Keep only the lines of the material below that contain the word "EVERARDO". Copy those lines.

→ **PROVIDED RECORDS**
══════════

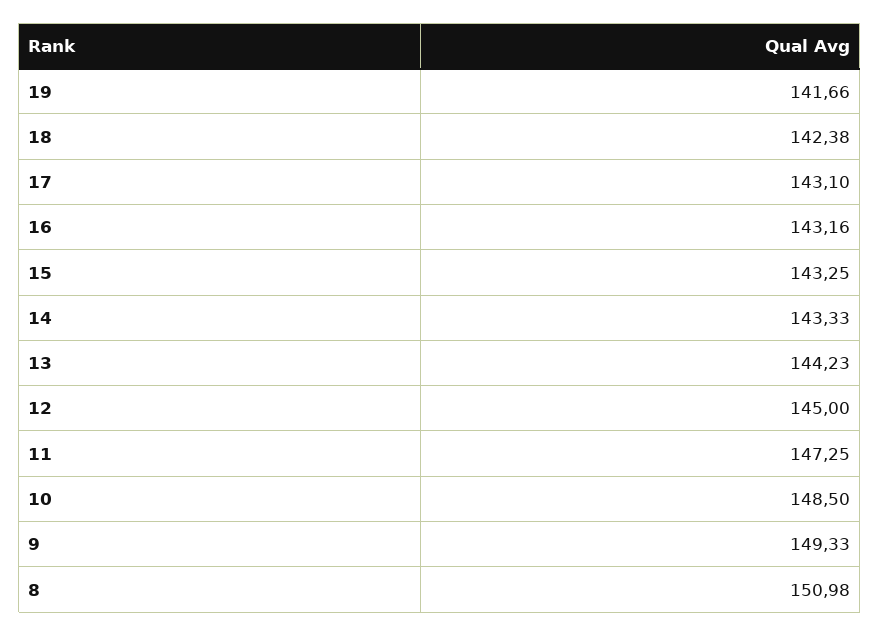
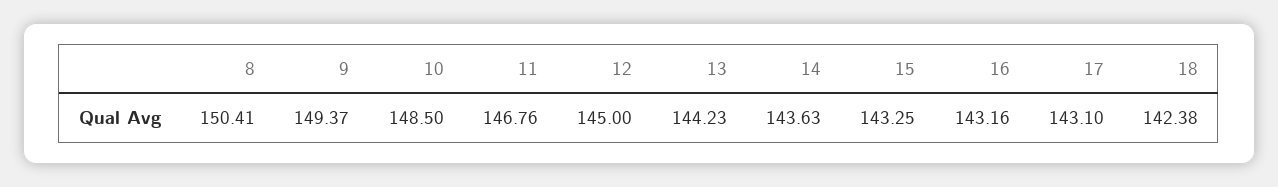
  {
-   "19": 141.66,
    "18": 142.38,
    "17": 143.1,
    "16": 143.16,
    "15": 143.25,
-   "14": 143.33,
+   "14": 143.63,
    "13": 144.23,
    "12": 145,
-   "11": 147.25,
+   "11": 146.76,
    "10": 148.5,
-   "9": 149.33,
+   "9": 149.37,
-   "8": 150.98
+   "8": 150.41
  }

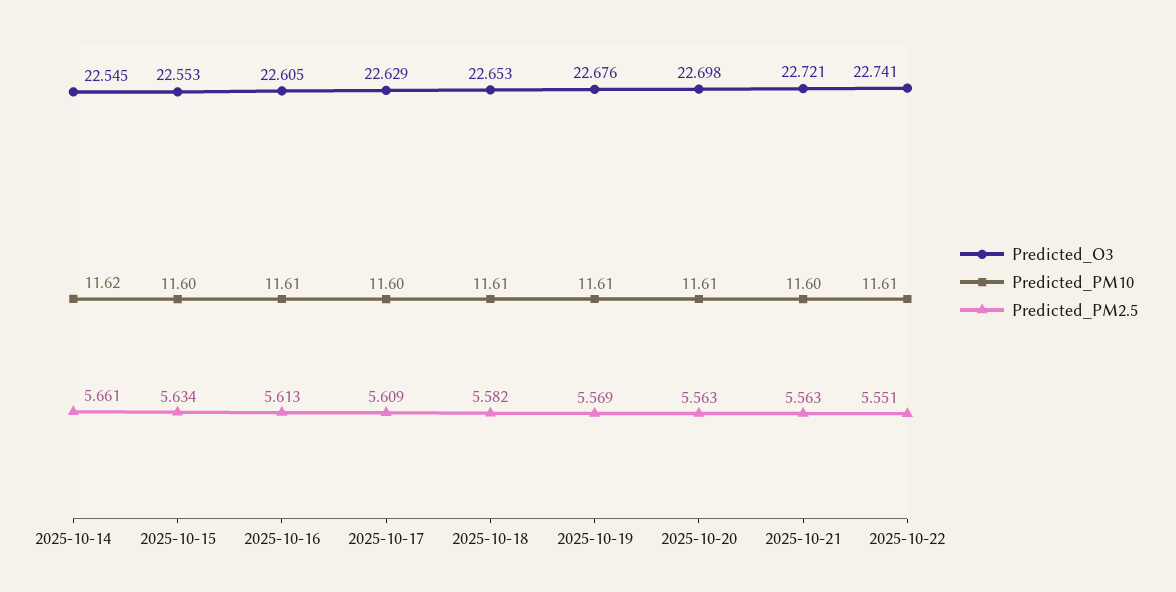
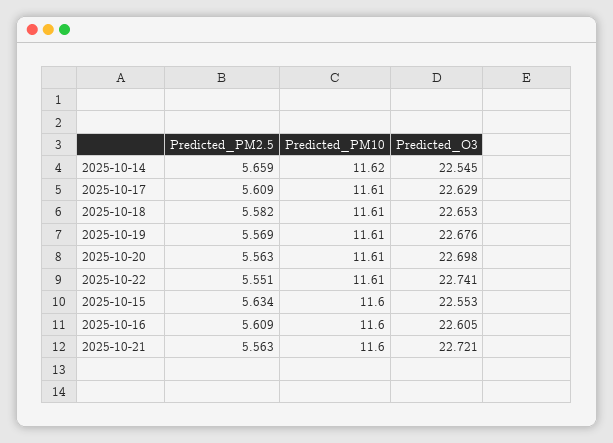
  {
    "Predicted_O3": {
      "2025-10-14": 22.545,
      "2025-10-15": 22.553,
      "2025-10-16": 22.605,
      "2025-10-17": 22.629,
      "2025-10-18": 22.653,
      "2025-10-19": 22.676,
      "2025-10-20": 22.698,
      "2025-10-21": 22.721,
      "2025-10-22": 22.741
    },
    "Predicted_PM10": {
      "2025-10-14": 11.62,
      "2025-10-15": 11.6,
-     "2025-10-16": 11.61,
+     "2025-10-16": 11.6,
-     "2025-10-17": 11.6,
+     "2025-10-17": 11.61,
      "2025-10-18": 11.61,
      "2025-10-19": 11.61,
      "2025-10-20": 11.61,
      "2025-10-21": 11.6,
      "2025-10-22": 11.61
    },
    "Predicted_PM2.5": {
-     "2025-10-14": 5.661,
+     "2025-10-14": 5.659,
      "2025-10-15": 5.634,
-     "2025-10-16": 5.613,
+     "2025-10-16": 5.609,
      "2025-10-17": 5.609,
      "2025-10-18": 5.582,
      "2025-10-19": 5.569,
      "2025-10-20": 5.563,
      "2025-10-21": 5.563,
      "2025-10-22": 5.551
    }
  }

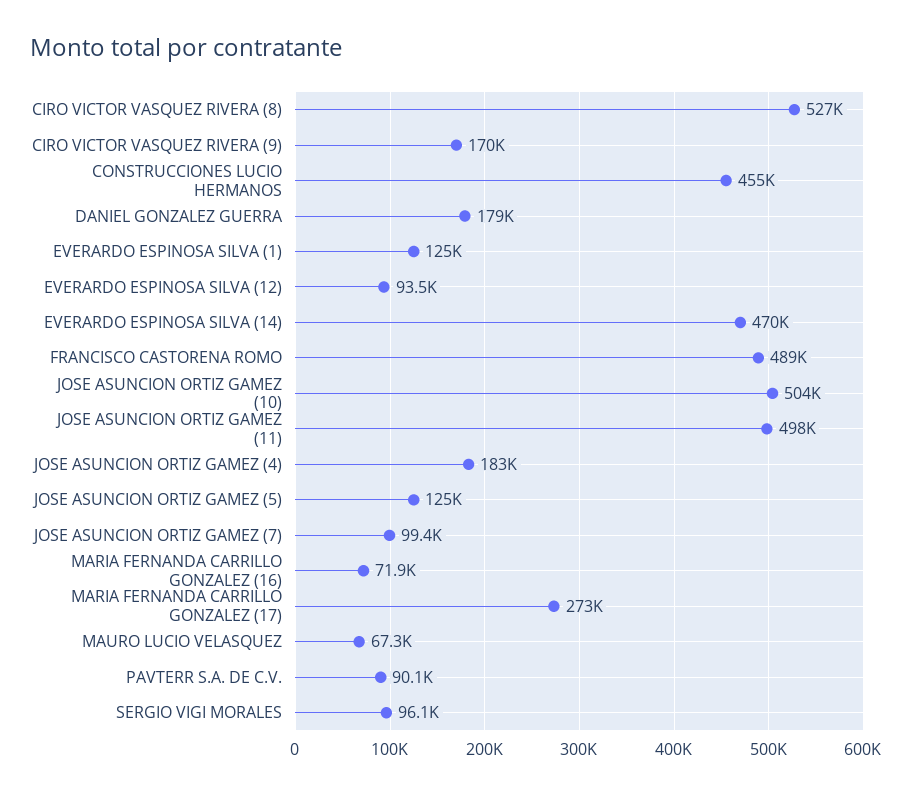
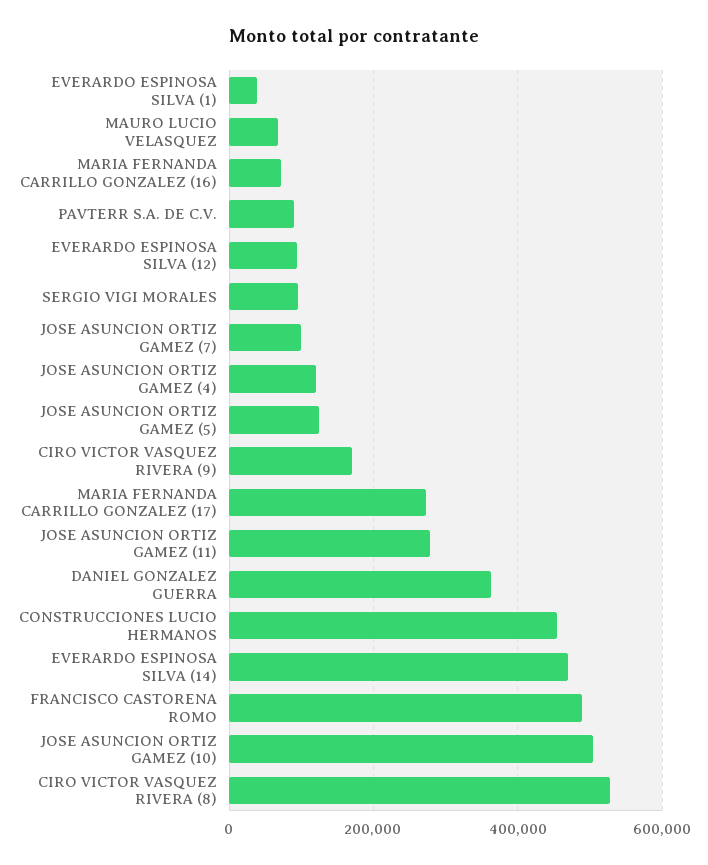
  {
    "CIRO VICTOR VASQUEZ RIVERA (8)": 527000,
    "CIRO VICTOR VASQUEZ RIVERA (9)": 170000,
    "CONSTRUCCIONES LUCIO HERMANOS": 455000,
-   "DANIEL GONZALEZ GUERRA": 179000,
+   "DANIEL GONZALEZ GUERRA": 360000,
-   "EVERARDO ESPINOSA SILVA (1)": 125000,
+   "EVERARDO ESPINOSA SILVA (1)": 40000,
    "EVERARDO ESPINOSA SILVA (12)": 93500,
    "EVERARDO ESPINOSA SILVA (14)": 470000,
    "FRANCISCO CASTORENA ROMO": 489000,
    "JOSE ASUNCION ORTIZ GAMEZ (10)": 504000,
-   "JOSE ASUNCION ORTIZ GAMEZ (11)": 498000,
+   "JOSE ASUNCION ORTIZ GAMEZ (11)": 280000,
-   "JOSE ASUNCION ORTIZ GAMEZ (4)": 183000,
+   "JOSE ASUNCION ORTIZ GAMEZ (4)": 120000,
    "JOSE ASUNCION ORTIZ GAMEZ (5)": 125000,
    "JOSE ASUNCION ORTIZ GAMEZ (7)": 99400,
    "MARIA FERNANDA CARRILLO GONZALEZ (16)": 71900,
    "MARIA FERNANDA CARRILLO GONZALEZ (17)": 273000,
    "MAURO LUCIO VELASQUEZ": 67300,
    "PAVTERR S.A. DE C.V.": 90100,
    "SERGIO VIGI MORALES": 96100
  }

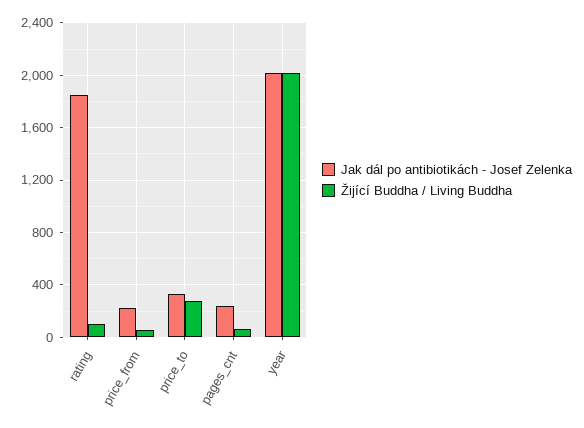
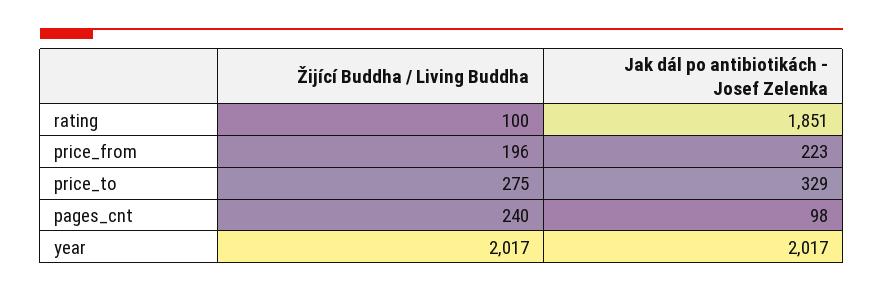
  {
    "Jak dál po antibiotikách - Josef Zelenka": {
      "rating": 1851,
      "price_from": 223,
      "price_to": 329,
-     "pages_cnt": 250,
+     "pages_cnt": 98,
      "year": 2017
    },
    "Žijící Buddha / Living Buddha": {
      "rating": 100,
-     "price_from": 50,
+     "price_from": 196,
      "price_to": 275,
-     "pages_cnt": 50,
+     "pages_cnt": 240,
      "year": 2017
    }
  }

══════════

→ **OUTPUT BELOW**
-   "EVERARDO ESPINOSA SILVA (1)": 125000,
+   "EVERARDO ESPINOSA SILVA (1)": 40000,
    "EVERARDO ESPINOSA SILVA (12)": 93500,
    "EVERARDO ESPINOSA SILVA (14)": 470000,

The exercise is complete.